Kawasaki Meguro S1: ideal für entspanntes Fahren und unkomplizierten Alltag

Die Kawasaki Meguro S1 ist besonders passend, wenn ein Motorrad gesucht wird, das sich leicht bewegen lässt, im Stadtverkehr angenehm dosierbar ist und dabei den Retro-Look glaubwürdig transportiert. Wer häufig kurze Strecken fährt, Wert auf ein unkompliziertes Fahrgefühl legt und ein Motorrad möchte, das nicht ständig „fordert“, findet in der Meguro S1 oft die bessere Wahl.

Triumph Bonneville T100: ideal für klassische Fahrfreude und längere Touren

Die Triumph Bonneville T100 passt besonders gut, wenn der Fokus auf klassischem Fahrgefühl, souveräner Stabilität und einem stimmigen Gesamtpaket liegt. Wer regelmäßig auf Landstraßen unterwegs ist, längere Strecken plant und ein Motorrad sucht, das sich dabei ruhig und vertrauensvoll anfühlt, wird mit der Bonneville T100 häufig sehr zufrieden sein.

Vergleich in der Praxis: Stärken und Schwächen im direkten Duell

Im direkten Vergleich zeigt sich: Die Meguro S1 wirkt häufig wie die Wahl für „einfach fahren“ – mit einem Charakter, der im Alltag überzeugt und das Motorrad schnell zugänglich macht. Die Bonneville T100 wirkt häufig wie die Wahl für „klassisch genießen“ – mit einem Fahrgefühl, das auf der Landstraße besonders stimmig ist und sich oft wie ein rundes Gesamtpaket anfühlt.
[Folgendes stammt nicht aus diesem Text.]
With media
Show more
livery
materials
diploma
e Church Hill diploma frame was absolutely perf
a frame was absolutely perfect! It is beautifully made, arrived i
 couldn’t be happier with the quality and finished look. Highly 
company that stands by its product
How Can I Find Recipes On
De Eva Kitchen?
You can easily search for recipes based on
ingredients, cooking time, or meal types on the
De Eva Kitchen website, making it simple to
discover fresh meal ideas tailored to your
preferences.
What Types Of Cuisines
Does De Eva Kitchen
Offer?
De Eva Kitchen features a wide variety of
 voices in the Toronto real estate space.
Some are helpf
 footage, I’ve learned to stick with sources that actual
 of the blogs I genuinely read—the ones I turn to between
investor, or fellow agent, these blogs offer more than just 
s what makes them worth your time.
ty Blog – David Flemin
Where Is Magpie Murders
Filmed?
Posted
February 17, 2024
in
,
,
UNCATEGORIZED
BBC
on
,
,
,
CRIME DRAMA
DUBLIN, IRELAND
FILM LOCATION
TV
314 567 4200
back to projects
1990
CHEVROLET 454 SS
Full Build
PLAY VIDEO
Stärken der Meguro S1 liegen typischerweise in der unkomplizierten Handhabung und dem alltagstauglichen Komfort. Mögliche Schwächen zeigen sich eher dann, wenn ein Fahrer sehr sportliche Ansprüche an ein „sportlich-agiles“ Gefühl stellt oder wenn man genau diesen Charakter sucht, der sich eher wie ein „Tourer“ anfühlt.

Stärken der Bonneville T100 liegen typischerweise in Stabilität, klassischem Fahrgefühl und dem Eindruck eines sehr stimmigen Pakets. Mögliche Schwächen können sich eher ergeben, wenn man ein Motorrad sucht, das besonders verspielt oder extrem leichtfüßig wirkt – je nach Erwartung an das Handling.

Fazit:

Wer ein Retro-Motorrad für den Alltag sucht, das sich leicht dosieren lässt, entspannt zu fahren ist und den Stadtverkehr souverän mitmacht, trifft mit der Kawasaki Meguro S1 oft die bessere Wahl. Sie passt besonders gut zu kurzen Strecken, spontanen Fahrten und Fahrern, die ein unkompliziertes, gutmütiges Motorrad bevorzugen.

Wer dagegen mehr Wert auf klassisches Fahrgefühl, souveräne Stabilität und ein stimmiges Gesamtpaket für Landstraße und längere Touren legt, findet in der Triumph Bonneville T100 häufig die passendere Option. Sie eignet sich besonders für alle, die das „Bonneville“-Gefühl nicht nur optisch, sondern auch beim Fahren erleben möchten.

Beide Motorräder sind starke moderne Classics – die Entscheidung hängt vor allem davon ab, ob im Vordergrund „Alltag und unkompliziert“ oder „klassische Fahrfreude und Touren“ stehen.